The primary focus for practices should be on preventing breaches from happening in the first place. But leaders should also prepare for worst-case scenarios. How will you handle the fallout if you are required to report a breach to all your patients? Local reporters love these types of stories, so you'd better be prepared to deal with the media as well.
Extension of requirements to business associates. Some of the burden for protecting patient data is now also on business associates that process or handle patient information on behalf of a practice. This includes any third party that has access to a patient's record—consultants, lawyers, and even vendors that offer personal health records. Business associates are now essentially subject to the same rules as practices—they can be fined and must comply with the breach requirements.
Harsher penalties. Although it has caused administrative headaches and major changes to practice structures since its introduction, HIPAA has essentially been a toothless tiger for most of its existence. The specter of fines and penalties was ever-present, but most cases were rarely prosecuted, and most prosecutions were resolved without fine.
That is changing. Seattle-based Providence Health & Services made an initial splash last fall when it was hit with a $100,000 penalty after losing information on about 365,000 home health patients, and more recently CVS was fined $2.25 million after allegedly disposing of patient information in unsecured dumpsters outside stores.
HITECH calls for beefed up enforcement rules and new aggressiveness in assigning fines, which start at $100 and can go as high as $1.5 million. The legislation also empowers state attorney generals to enforce some HIPAA elements, which could lead to more scrutiny from prosecutors looking for high-profile cases.

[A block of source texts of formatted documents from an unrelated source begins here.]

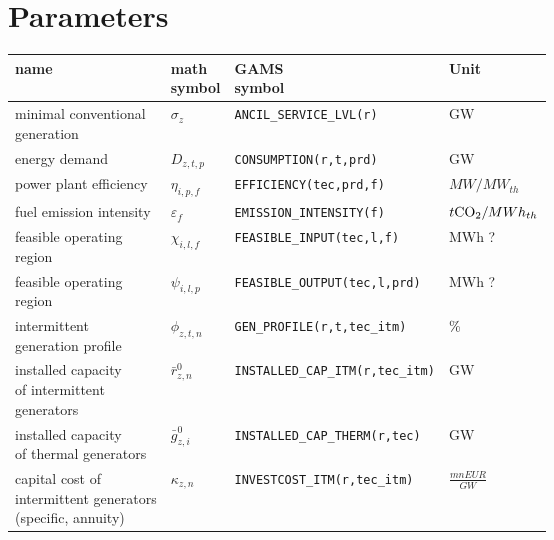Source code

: \documentclass[11pt,a4paper]{article}
\begin{document}
\section{Parameters} \label{parameters}
\begin{tabular}{l l l l}
\textbf{name} & \makecell[l]{\textbf{math} \\ \textbf{symbol}} & \makecell[l]{\textbf{GAMS} \\\textbf{symbol}} & \textbf{Unit} \\
\hline \hline
\makecell[l]{minimal conventional \\generation} & $\sigma_{z}$ & \texttt{ANCIL\_SERVICE\_LVL(r)} & GW \\ \hline
energy demand & $D_{z,t,p}$ & \texttt{CONSUMPTION(r,t,prd)} & GW \\ \hline
power plant efficiency & $\eta_{i,p,f}$ & \texttt{EFFICIENCY(tec,prd,f)} & $MW / MW_{th}$\\ \hline
fuel emission intensity & $\varepsilon_{f}$ & \texttt{EMISSION\_INTENSITY(f)} & $t \ce{CO2}/MWh_{th}$\\ \hline
\makecell[l]{feasible operating \\region} & $\chi_{i,l,f}$ & \texttt{FEASIBLE\_INPUT(tec,l,f)} & MWh ? \\ \hline
\makecell[l]{feasible operating \\region} & $\psi_{i,l,p}$ & \texttt{FEASIBLE\_OUTPUT(tec,l,prd)} & MWh ? \\ \hline
\makecell[l]{intermittent \\generation profile} & $\phi_{z,t,n}$ & \texttt{GEN\_PROFILE(r,t,tec\_itm)} & \% \\ \hline
\makecell[l]{installed capacity \\of intermittent \\generators} & $\bar{r}^{0}_{z,n}$ & \texttt{INSTALLED\_CAP\_ITM(r,tec\_itm)} & GW \\ \hline
\makecell[l]{installed capacity \\of thermal generators} & $\bar{g}^{0}_{z,i}$ & \texttt{INSTALLED\_CAP\_THERM(r,tec)} & GW \\ \hline
\makecell[l]{capital cost of \\intermittent generators \\(specific, annuity)} & $\kappa_{z,n}$ & \texttt{INVESTCOST\_ITM(r,tec\_itm)} & $\frac{mn EUR}{GW}$ \\ \hline

\end{tabular}
\end{document}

But, as is the case with many of the new requirements coming out of the stimulus package, the full impact of the HIPAA changes remains to be seen. Much of the legislation hinges on the protection of "unsecured patient health information," but we still don't have a clear-cut definition of that term.
It seems as if many of the requirements can be taken care of by simply encrypting patient data, but again, we're waiting on the details of what types of encryption software are endorsed under the legislation.
So at this point, the changes aren't worth losing a lot of sleep over. The bulk of HIPAA remains the same, and if you were compliant before, it won't be too hard to adapt. At the same time, we may see a wave of new fines and penalties, so the changes shouldn't be ignored, either.